> [Your objective]: Across the whole listing, copy out every line that includes the string "lines".
+-------+
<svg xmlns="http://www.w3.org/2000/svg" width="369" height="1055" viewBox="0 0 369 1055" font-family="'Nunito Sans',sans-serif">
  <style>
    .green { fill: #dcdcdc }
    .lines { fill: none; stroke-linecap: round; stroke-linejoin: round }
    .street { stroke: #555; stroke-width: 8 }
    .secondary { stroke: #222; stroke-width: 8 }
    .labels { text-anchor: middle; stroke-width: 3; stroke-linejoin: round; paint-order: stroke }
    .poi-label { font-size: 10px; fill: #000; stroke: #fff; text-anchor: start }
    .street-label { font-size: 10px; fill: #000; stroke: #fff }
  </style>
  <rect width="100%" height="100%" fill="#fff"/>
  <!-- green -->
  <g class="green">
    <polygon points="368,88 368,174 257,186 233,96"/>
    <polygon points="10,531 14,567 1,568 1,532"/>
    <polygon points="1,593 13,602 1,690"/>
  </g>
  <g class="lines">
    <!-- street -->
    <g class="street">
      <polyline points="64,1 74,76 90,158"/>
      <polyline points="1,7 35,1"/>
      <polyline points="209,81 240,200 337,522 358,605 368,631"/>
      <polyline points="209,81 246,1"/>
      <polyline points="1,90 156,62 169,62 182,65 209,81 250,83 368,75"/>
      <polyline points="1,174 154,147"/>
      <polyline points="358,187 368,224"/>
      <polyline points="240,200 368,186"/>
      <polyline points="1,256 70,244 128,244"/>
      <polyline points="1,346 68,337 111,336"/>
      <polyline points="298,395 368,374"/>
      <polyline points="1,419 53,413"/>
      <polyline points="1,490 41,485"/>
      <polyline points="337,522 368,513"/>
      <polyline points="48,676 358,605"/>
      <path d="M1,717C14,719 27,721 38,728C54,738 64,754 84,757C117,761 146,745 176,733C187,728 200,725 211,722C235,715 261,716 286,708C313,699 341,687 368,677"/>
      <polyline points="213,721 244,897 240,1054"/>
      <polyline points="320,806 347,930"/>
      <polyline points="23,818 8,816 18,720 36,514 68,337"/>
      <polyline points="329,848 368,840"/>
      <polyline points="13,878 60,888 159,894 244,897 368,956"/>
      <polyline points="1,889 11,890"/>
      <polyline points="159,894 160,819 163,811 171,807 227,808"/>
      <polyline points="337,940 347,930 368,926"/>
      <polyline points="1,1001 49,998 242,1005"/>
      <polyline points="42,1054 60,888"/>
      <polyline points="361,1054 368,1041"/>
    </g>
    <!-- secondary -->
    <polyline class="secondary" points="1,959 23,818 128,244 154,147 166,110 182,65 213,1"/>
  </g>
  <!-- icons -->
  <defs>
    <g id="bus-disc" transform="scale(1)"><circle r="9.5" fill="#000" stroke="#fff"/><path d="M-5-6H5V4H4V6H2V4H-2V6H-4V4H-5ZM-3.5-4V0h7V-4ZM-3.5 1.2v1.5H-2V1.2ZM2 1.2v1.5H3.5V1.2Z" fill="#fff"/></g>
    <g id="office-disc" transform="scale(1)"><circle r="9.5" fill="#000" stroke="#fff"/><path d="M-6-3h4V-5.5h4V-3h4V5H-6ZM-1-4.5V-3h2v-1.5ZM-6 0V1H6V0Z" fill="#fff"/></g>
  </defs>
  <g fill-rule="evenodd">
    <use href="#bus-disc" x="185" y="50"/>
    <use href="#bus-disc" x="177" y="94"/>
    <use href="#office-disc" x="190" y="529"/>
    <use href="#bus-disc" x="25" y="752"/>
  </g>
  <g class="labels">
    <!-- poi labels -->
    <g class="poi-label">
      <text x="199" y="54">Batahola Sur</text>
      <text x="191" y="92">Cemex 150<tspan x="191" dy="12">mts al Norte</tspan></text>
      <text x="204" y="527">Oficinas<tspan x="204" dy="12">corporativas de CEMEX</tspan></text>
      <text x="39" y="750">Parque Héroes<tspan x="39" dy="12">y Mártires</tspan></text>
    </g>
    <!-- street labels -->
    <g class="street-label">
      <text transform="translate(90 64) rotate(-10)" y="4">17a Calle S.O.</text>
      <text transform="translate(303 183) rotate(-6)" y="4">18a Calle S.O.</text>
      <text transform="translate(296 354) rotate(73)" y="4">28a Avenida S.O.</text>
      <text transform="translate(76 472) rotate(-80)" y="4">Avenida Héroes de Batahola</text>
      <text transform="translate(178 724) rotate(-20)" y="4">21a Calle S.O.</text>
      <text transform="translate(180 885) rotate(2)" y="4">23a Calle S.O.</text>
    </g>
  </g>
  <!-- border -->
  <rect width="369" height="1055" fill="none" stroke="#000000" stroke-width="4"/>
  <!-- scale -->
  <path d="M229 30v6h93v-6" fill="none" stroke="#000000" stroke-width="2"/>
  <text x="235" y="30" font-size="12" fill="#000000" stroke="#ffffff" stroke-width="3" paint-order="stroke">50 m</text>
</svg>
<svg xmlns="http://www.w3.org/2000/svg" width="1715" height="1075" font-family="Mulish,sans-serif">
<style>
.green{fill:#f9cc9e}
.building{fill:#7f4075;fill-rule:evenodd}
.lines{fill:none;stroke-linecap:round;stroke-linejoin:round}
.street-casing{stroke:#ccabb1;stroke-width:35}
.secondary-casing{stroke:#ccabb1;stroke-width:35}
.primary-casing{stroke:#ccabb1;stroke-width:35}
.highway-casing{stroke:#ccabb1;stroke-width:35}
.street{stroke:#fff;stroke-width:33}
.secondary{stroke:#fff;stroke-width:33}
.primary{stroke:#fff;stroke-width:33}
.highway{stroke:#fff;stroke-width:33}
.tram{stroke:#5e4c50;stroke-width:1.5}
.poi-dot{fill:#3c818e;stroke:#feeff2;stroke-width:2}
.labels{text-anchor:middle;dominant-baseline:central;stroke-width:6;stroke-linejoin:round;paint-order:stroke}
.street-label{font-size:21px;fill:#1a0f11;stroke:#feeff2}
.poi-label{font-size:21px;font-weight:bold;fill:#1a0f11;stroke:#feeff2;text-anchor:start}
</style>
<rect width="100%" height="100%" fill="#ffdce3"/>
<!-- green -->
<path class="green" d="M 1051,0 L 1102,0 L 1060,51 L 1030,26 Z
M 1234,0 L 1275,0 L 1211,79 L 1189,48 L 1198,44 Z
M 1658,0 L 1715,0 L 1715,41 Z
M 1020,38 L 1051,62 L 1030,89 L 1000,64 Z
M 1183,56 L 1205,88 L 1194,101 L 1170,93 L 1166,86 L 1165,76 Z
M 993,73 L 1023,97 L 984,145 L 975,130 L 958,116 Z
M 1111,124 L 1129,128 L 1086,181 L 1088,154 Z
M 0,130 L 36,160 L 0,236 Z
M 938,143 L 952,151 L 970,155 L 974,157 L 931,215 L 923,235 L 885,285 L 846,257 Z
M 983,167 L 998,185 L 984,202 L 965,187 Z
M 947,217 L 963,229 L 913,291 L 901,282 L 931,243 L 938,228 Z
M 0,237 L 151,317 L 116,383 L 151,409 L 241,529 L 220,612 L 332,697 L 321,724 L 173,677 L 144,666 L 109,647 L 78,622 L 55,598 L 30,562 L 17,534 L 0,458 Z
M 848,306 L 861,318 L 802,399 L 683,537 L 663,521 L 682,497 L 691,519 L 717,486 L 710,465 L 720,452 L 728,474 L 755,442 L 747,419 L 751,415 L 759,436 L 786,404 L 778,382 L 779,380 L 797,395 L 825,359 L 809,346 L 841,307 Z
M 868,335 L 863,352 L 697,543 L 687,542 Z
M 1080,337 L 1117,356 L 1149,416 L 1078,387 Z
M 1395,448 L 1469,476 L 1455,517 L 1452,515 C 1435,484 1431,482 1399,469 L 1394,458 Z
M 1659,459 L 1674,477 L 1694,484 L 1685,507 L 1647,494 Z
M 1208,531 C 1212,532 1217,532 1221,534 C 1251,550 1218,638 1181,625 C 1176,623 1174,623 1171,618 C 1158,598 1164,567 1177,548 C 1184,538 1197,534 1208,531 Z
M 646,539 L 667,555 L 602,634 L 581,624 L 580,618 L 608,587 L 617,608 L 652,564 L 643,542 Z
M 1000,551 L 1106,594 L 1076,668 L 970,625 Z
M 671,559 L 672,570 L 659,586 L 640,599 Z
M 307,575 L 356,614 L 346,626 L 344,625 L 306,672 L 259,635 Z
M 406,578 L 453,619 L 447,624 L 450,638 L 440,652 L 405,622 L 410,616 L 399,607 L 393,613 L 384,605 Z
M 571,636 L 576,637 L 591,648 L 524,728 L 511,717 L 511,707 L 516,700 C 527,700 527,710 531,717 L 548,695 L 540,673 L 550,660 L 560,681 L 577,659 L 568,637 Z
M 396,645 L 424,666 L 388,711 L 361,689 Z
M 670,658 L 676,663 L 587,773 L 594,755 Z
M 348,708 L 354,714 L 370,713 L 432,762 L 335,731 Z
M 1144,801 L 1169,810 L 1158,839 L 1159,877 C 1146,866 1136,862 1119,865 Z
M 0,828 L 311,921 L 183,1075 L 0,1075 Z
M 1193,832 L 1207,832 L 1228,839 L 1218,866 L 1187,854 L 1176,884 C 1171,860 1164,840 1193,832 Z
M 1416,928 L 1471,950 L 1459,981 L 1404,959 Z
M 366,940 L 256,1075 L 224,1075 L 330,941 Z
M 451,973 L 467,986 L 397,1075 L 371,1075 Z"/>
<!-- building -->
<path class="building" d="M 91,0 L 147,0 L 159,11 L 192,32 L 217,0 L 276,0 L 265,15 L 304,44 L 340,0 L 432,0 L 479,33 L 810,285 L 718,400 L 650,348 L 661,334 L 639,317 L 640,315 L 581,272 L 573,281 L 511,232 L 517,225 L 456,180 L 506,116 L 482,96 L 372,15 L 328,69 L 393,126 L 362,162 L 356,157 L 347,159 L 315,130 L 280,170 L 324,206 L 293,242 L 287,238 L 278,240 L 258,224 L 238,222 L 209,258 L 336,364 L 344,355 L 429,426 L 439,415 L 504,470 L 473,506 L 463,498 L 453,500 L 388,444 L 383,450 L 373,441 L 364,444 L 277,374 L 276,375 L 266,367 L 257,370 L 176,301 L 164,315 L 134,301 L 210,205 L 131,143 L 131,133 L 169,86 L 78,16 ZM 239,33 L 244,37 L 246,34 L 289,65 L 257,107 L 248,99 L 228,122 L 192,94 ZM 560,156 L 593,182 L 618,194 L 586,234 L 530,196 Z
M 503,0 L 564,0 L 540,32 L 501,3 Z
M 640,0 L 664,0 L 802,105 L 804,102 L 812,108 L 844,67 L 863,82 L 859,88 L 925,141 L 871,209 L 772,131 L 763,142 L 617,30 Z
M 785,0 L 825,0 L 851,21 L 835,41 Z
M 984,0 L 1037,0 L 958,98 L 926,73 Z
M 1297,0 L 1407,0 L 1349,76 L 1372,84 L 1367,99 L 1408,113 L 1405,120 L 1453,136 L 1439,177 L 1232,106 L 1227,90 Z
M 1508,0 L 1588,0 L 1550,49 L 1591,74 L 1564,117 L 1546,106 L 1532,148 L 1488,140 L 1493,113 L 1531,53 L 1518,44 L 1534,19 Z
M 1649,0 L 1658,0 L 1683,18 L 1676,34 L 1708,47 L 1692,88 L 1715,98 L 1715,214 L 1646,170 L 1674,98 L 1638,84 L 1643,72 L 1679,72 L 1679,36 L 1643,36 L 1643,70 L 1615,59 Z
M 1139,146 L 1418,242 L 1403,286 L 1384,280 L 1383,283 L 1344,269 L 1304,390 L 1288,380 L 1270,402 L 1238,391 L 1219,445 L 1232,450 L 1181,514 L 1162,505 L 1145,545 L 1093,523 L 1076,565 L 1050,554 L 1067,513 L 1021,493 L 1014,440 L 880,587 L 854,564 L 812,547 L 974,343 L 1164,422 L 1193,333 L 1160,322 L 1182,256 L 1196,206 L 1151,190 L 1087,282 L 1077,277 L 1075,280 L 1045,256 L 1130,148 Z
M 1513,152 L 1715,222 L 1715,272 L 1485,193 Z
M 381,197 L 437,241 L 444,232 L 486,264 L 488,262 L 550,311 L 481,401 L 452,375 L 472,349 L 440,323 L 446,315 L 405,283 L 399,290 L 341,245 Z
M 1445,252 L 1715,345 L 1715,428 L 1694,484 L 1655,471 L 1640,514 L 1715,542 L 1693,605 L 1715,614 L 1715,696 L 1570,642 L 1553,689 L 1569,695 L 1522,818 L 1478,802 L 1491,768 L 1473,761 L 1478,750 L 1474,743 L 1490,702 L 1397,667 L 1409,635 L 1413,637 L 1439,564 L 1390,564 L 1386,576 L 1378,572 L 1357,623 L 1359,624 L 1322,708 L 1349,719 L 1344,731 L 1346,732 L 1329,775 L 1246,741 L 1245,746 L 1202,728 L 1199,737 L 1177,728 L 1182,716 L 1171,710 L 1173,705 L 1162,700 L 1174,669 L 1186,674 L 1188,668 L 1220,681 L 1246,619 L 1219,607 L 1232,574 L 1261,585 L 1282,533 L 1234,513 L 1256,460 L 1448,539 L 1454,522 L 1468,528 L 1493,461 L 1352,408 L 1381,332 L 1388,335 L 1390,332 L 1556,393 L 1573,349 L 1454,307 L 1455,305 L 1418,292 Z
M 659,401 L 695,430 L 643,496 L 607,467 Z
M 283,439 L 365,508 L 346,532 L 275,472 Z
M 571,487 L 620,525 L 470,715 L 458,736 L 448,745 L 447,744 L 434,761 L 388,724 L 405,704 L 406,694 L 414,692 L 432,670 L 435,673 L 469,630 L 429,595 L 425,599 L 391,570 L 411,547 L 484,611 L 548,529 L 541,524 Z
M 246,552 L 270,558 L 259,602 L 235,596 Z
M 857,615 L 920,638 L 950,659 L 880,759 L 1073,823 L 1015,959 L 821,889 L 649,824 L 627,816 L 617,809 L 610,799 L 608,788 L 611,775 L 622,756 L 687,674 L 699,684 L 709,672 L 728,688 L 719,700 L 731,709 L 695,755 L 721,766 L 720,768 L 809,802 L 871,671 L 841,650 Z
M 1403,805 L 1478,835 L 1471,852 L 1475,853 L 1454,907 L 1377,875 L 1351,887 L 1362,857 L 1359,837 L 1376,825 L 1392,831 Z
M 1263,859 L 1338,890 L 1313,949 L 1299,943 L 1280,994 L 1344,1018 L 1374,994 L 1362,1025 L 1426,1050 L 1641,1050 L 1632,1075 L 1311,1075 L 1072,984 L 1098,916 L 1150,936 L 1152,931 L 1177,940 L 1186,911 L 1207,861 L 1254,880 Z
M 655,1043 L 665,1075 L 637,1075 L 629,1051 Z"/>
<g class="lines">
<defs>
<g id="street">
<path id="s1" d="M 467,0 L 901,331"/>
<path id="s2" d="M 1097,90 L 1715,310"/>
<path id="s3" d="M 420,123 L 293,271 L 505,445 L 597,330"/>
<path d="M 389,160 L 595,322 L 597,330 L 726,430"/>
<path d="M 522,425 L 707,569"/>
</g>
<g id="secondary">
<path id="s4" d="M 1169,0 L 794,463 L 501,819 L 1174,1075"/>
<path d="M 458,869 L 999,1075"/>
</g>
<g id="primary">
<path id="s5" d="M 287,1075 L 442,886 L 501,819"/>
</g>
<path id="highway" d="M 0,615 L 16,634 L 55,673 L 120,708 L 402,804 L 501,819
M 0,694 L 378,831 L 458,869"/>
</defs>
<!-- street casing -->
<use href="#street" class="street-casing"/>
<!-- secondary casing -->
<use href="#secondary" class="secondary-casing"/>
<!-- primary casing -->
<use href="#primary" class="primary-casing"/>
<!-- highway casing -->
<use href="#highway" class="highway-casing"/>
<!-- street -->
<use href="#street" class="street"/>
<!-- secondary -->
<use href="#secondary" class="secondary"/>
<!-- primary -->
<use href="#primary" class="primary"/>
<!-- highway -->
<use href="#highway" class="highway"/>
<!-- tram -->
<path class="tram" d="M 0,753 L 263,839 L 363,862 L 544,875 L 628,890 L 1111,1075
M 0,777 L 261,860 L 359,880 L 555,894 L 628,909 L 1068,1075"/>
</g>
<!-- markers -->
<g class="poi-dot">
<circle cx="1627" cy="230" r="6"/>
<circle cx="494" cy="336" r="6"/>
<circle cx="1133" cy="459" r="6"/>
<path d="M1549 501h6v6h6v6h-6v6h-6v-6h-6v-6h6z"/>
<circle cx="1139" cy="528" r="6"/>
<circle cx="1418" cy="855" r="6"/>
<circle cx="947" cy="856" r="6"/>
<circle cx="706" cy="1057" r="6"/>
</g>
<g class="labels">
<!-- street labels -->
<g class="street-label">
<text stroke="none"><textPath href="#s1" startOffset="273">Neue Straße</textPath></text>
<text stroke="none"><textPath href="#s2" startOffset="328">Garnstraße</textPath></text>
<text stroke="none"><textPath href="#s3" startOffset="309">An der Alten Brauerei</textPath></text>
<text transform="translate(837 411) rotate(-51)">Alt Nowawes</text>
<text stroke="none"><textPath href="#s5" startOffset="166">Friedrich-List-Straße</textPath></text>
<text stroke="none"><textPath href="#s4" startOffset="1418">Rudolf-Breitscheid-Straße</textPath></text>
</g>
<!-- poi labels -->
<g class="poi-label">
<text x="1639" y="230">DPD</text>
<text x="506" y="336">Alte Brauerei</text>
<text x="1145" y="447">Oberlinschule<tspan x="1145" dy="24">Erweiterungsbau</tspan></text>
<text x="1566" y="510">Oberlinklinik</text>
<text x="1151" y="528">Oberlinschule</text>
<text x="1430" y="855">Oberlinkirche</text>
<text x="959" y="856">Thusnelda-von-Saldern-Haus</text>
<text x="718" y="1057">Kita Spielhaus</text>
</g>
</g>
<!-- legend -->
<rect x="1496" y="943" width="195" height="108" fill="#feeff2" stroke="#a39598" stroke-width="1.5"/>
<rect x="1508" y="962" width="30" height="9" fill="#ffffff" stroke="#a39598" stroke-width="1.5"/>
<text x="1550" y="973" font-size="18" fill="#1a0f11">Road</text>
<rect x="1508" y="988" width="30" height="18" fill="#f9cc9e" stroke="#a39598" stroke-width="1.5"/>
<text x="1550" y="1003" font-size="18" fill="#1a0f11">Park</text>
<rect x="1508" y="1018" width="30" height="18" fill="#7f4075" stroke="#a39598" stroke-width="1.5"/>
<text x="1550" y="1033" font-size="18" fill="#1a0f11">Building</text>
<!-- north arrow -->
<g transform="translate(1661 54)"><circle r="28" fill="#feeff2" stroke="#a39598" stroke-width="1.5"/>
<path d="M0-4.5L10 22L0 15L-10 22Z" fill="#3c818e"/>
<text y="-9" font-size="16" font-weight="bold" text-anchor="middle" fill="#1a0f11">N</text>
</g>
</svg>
+-------+
> [Task result]:
    .lines { fill: none; stroke-linecap: round; stroke-linejoin: round }
  <g class="lines">
.lines{fill:none;stroke-linecap:round;stroke-linejoin:round}
<g class="lines">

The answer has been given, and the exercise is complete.